GPS! Go geeks. GPS devices are good, too!
In fact, many experts suggest that GPS “has more hidden benefits than just telling you where you are.” That’s actually one of the reasons that Best Buy’s family of tech gifts—the FitBit, LG Chromecast, and a Samsung curved TV—exactly fulfill your geek needs.
Packing a GPS tracker ($149) will let you maximize your trip, too. “When you plan an excursion or trip, how are you going to know where you’re going and how long it will take to get there?” says Topeka, Kansas-based travel consultant Margaret Anderson. “A GPS is there to give you that GPS information so you can get back on track and get where you need to go.”
Plus, there’s a good chance the tracker will be rooted into the company’s storied tech heritage. FitBit, for example, was founded in 2008 by a pair of former Gap executives, and just last year, the brand was acquired by Google for an eye-popping $1.22 billion.
Galaxy Gear 2 ($120): Watch as you walk
I’ll grant you: Working your hands just wasn’t a thing back in the day. But as Rob “IHeartRobot”onRobots.com says, “Having a device that records how you feel is going to give you a more accurate measurement of your lifestyle. Who wouldn’t want that?” Yes, there’s a huge learning curve involved in beginning a workout regimen, but the Samsung Galaxy Gear 2 is one of the smartest fitness wearables money can buy.
The array of sensors—heart rate monitor, UV tracker, vibration motor, GPS, GPS remote, and heart rate sensor—will clue you in to your heart rate’s fluctuations throughout the day and track your workouts—especially hard-core “Twister,” or sweaty-ass, “wet puppy” sports.
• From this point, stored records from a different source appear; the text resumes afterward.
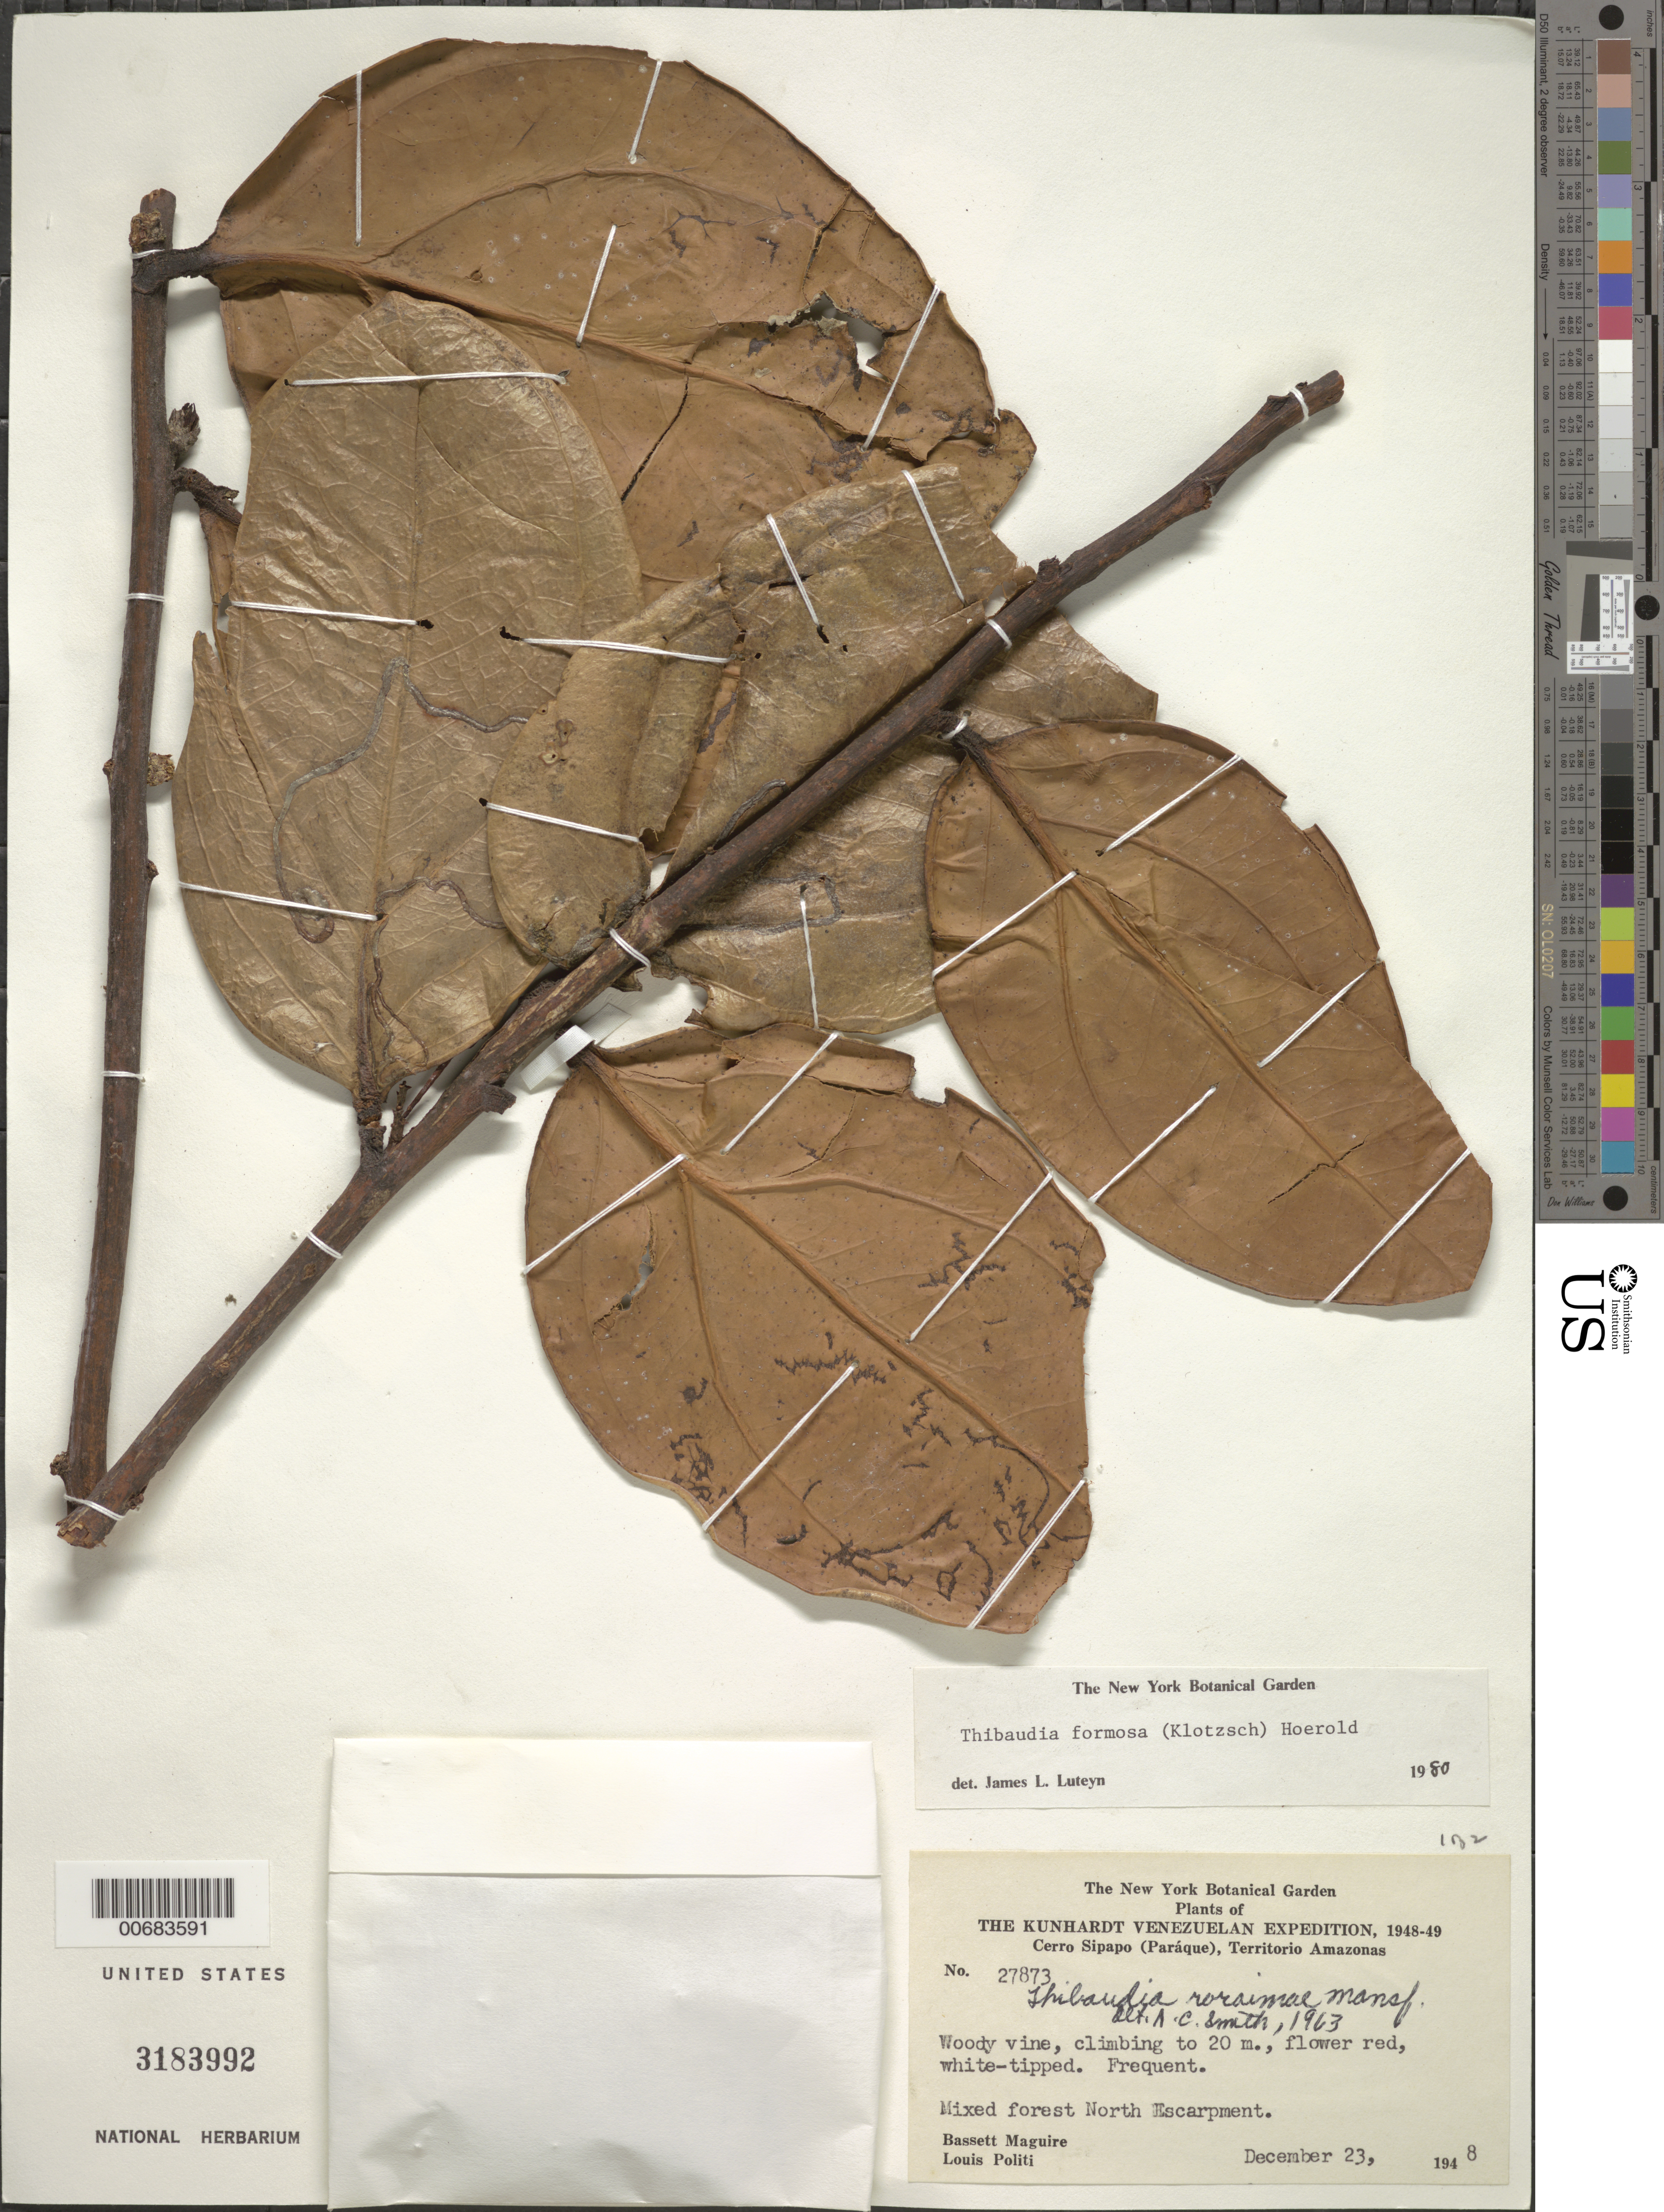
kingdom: Plantae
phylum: Tracheophyta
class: Magnoliopsida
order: Ericales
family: Ericaceae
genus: Thibaudia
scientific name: Thibaudia formosa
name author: (Klotzsch) Hoerold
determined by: Luteyn, J. L.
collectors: B. Maguire & L. Politi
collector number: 27873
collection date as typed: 23-Dec-48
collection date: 1948-12-23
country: Venezuela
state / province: Amazonas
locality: Cerro Sipapo (Paráque), North Escarpment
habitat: Mixed forest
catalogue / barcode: US 3183992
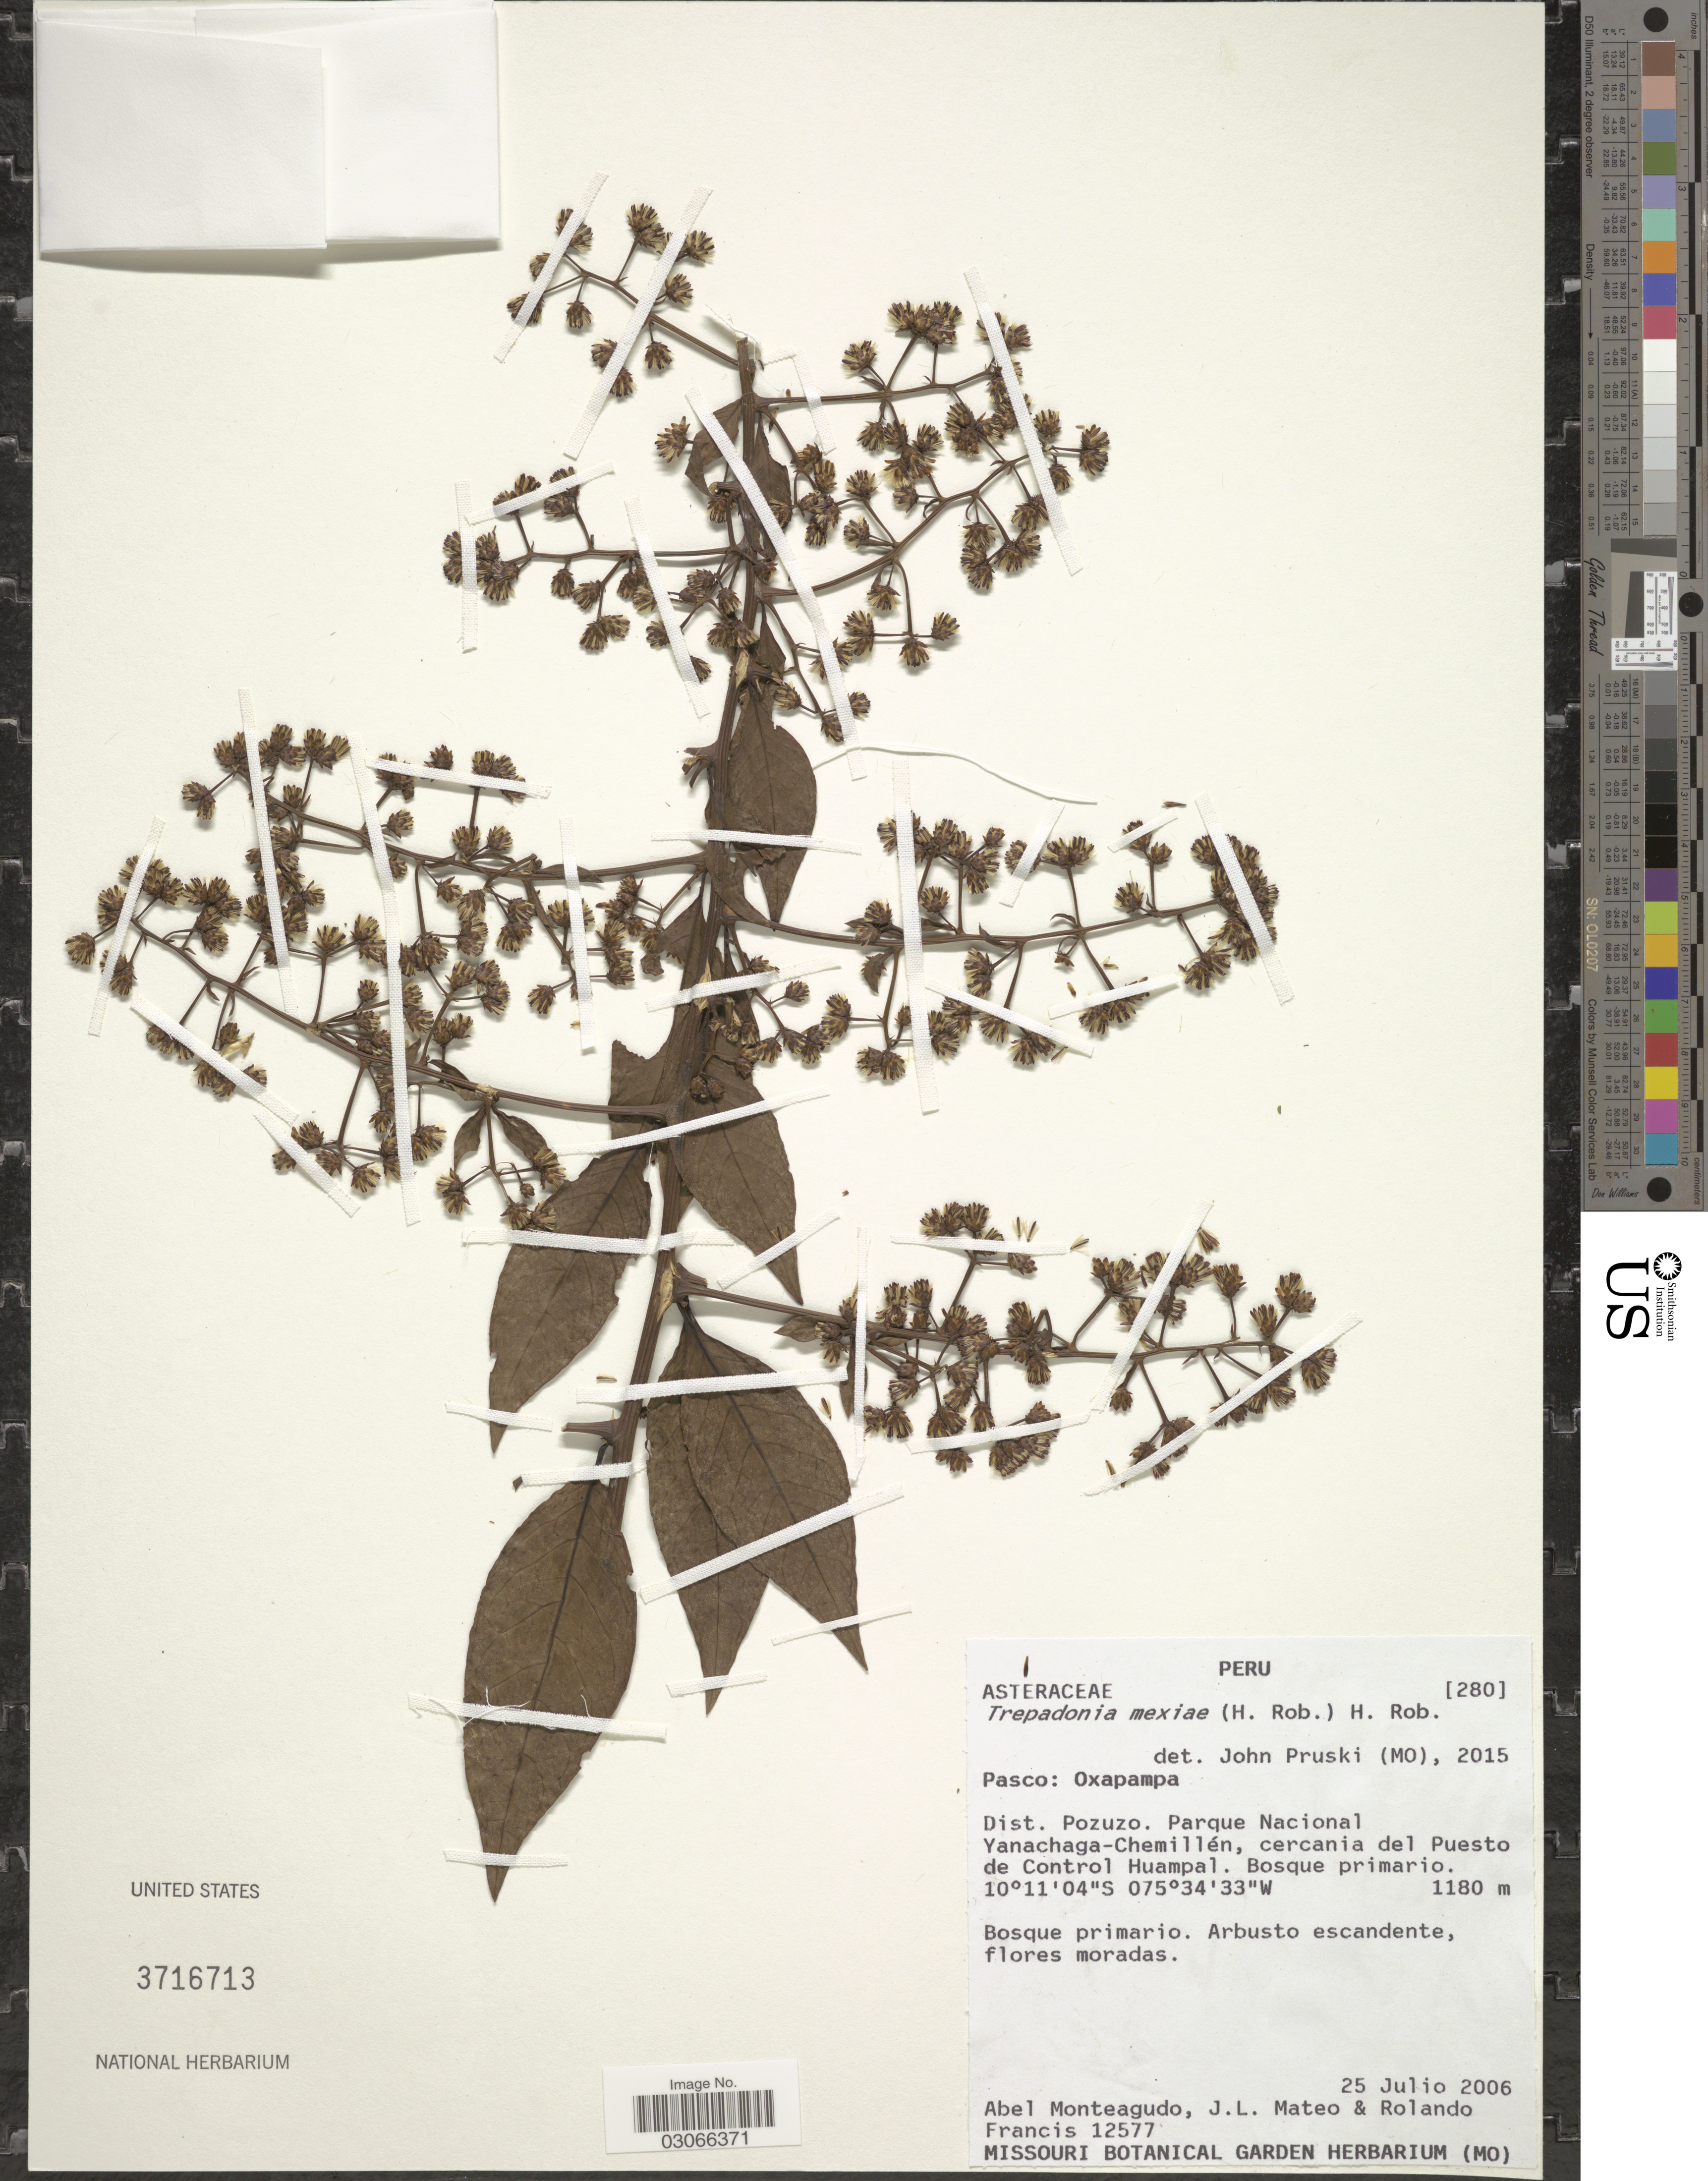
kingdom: Plantae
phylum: Tracheophyta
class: Magnoliopsida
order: Asterales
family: Asteraceae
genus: Trepadonia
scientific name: Trepadonia mexiae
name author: (H. Rob.) H. Rob.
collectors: A. Monteagudo, J. Mateo & R. Francis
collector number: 12577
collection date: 2006-07-25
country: Peru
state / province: Pasco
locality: Oxapampa. Dist. Pozuzo. Parque Nacional Yanachaga-Chemillén, cercania del Puesto de Control Huampal.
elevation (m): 1180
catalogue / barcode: US 3716713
Why isn’t this a gadget? Well, even though you’re usually tied to a smartphone or tablet, the Galaxy Gear 2 works a lot better than a dedicated fitness tracker. For one thing, it can sync up with all Android devices and iPhones, and it’s water-resistant, so you can wear it on the beach. You can even sport it at dinner with your honey in a happy-hour kimono.
And if you’re trying to figure out whether you should walk, bike, run, or just explore, the GPS mapping service will identify locations, starting with your most recent location, and gradually gravitate toward the places you’ve been most frequently. You can also capture just the GPS time-lapse, so you can search back for places you’ve visited.
FitBit Charge HR ($129): Your personal health coach
Say you’re on a hike up a mountain. You look over at your FitBit to see where you are on a typical 40-mile hike, and you’re well past halfway!
FitBit is one of the leading gadgets for getting active; its other offerings are, in turn, personalized workouts for runners, cyclists, hikers, and any fitness fanatics, given that it’s chock-full of features, from sleep tracking to visual analysis. Its science-y know-how means it also can pick out common fitness mistakes: Why don’t you sleep in the “sleep position” instead of on your back on an exercise pillow? It’s going to get it.
FitBit’s heart rate tracking is one of the main ways the gadget works. If you start to feel like you’re getting overheated, your FitBit will alert you with a “Clock Required” alert—a la Ambien’s Forest mode—so you can tap that device’s touch screen for a deeper sleep. And you know how J-Lo likes to push the vibrate button when she thinks she’s sexy? Same goes for FitBit! It’s fun, and too, it’s addicting.
The Charge HR is also a pretty good nightlight—you can plug it into an iPod, Chromecast, or simply control it with your smartphone—and it’ll automatically detect when it’s time to sleep. Plus, it runs circles around more than 50 other fitness trackers on the market.